Our adaptive study approach automatically weighs your weak sections and adjusts question selection. This is particularly useful for a two-section exam where manually balancing study time is difficult.
Where Do the Sections Overlap?
Some content appears in both sections in different forms:
- Federal fair housing is primarily national, but Texas has additional requirements that can appear in the state section.
- Contract fundamentals (offer, acceptance, consideration) appear nationally; the application to Texas-promulgated forms appears in the state section.
- Agency theory (principal, fiduciary, types of agency) is national; Texas-specific intermediary rules are in the state section.
- Math is distributed across both sections. Commission splits, prorations, area, LTV, and cap rate calculations appear in both, though the context (e.g., Texas-specific closing expenses) may differ.
The overlap is not perfect redundancy — the same concept may be tested from different angles in each section. A candidate who understands the underlying concept can handle both.
FAQs
- Can I pass one section and not the other?
- Yes. If you pass one section but fail the other, you retake only the failed section during your eligibility window. This is common for candidates who prepare heavily on one area and under-invest on the other. It is also a reason the score report is useful — it tells you exactly where you stood on each section.
- Is the national section the same across states?
- The national portion of the Texas exam is similar in scope to the national portion of exams in other states, but not identical. Each state contracts with a testing provider (Pearson VUE in Texas) that builds the national section against that state's approved content. The concepts are largely the same; exact question pools differ.
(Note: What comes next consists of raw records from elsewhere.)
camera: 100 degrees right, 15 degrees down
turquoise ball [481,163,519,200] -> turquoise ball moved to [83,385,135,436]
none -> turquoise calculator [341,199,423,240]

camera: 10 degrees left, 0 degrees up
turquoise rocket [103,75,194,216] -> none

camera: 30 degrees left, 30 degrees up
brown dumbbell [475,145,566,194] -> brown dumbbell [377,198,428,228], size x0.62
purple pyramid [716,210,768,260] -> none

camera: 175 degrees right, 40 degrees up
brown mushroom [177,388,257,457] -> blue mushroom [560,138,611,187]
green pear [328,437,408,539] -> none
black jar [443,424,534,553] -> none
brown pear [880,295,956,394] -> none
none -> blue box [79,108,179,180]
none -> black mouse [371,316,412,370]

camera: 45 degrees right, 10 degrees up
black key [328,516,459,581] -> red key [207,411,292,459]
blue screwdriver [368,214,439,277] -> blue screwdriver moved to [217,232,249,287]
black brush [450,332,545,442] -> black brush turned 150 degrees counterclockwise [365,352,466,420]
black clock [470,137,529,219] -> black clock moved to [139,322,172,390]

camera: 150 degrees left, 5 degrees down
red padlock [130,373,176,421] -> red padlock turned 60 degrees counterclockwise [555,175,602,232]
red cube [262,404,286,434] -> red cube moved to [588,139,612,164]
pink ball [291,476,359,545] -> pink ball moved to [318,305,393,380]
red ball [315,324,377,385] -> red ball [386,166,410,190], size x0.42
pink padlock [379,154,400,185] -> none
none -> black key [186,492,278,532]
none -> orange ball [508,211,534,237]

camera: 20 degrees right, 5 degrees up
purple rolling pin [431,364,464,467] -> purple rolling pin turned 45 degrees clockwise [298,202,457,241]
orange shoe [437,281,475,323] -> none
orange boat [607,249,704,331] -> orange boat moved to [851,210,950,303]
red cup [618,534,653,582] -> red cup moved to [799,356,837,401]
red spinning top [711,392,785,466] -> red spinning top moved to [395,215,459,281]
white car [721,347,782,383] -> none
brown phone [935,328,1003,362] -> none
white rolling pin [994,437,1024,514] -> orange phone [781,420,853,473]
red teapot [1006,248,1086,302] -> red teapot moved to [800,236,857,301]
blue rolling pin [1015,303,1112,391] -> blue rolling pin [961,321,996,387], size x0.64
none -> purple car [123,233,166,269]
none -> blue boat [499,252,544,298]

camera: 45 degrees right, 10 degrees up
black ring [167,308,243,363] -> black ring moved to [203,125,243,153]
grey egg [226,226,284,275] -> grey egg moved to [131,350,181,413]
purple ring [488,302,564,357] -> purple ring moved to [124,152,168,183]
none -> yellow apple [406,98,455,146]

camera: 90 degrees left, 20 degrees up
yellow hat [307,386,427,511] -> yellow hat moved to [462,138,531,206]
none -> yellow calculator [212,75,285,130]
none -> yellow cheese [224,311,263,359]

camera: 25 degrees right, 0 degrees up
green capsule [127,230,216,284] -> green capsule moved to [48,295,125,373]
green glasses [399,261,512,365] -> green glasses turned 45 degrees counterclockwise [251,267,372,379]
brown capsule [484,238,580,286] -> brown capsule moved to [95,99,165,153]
Prior passage of a national section in another state does not exempt you from the Texas exam.
- Does Texas have reciprocity with other states?
- Texas has a process for out-of-state licensees that can reduce some education requirements, but passing the Texas state section of the exam is generally still required. Check TREC's current policies for specifics based on your prior licensing state, as these policies can change.
- Why is the state section considered harder?
- Pass rate data suggests the state section trips up more candidates than the national section, despite being smaller. The leading factors are density of unique Texas content, under-investment by candidates using nationally focused study materials, and specific tested items like IABS and TREC-promulgated forms that require direct exposure to learn well.
- Can I study only the state section if I already passed a national exam elsewhere?
- This is risky. While your national knowledge may be strong, the Texas exam still includes the national section, and it rotates question forms. Most candidates benefit from a light review of the national portion — enough to confirm that the Texas version does not have areas you forgot — even if the bulk of study time goes to the state section.
Source: TREC Candidate Handbook (trec.texas.gov). Section content, structure, and Texas-specific materials (TRELA, TREC rules, IABS, promulgated forms) verified against the TREC candidate information bulletin and Texas Real Estate License Act, based on publicly available information as of 2026.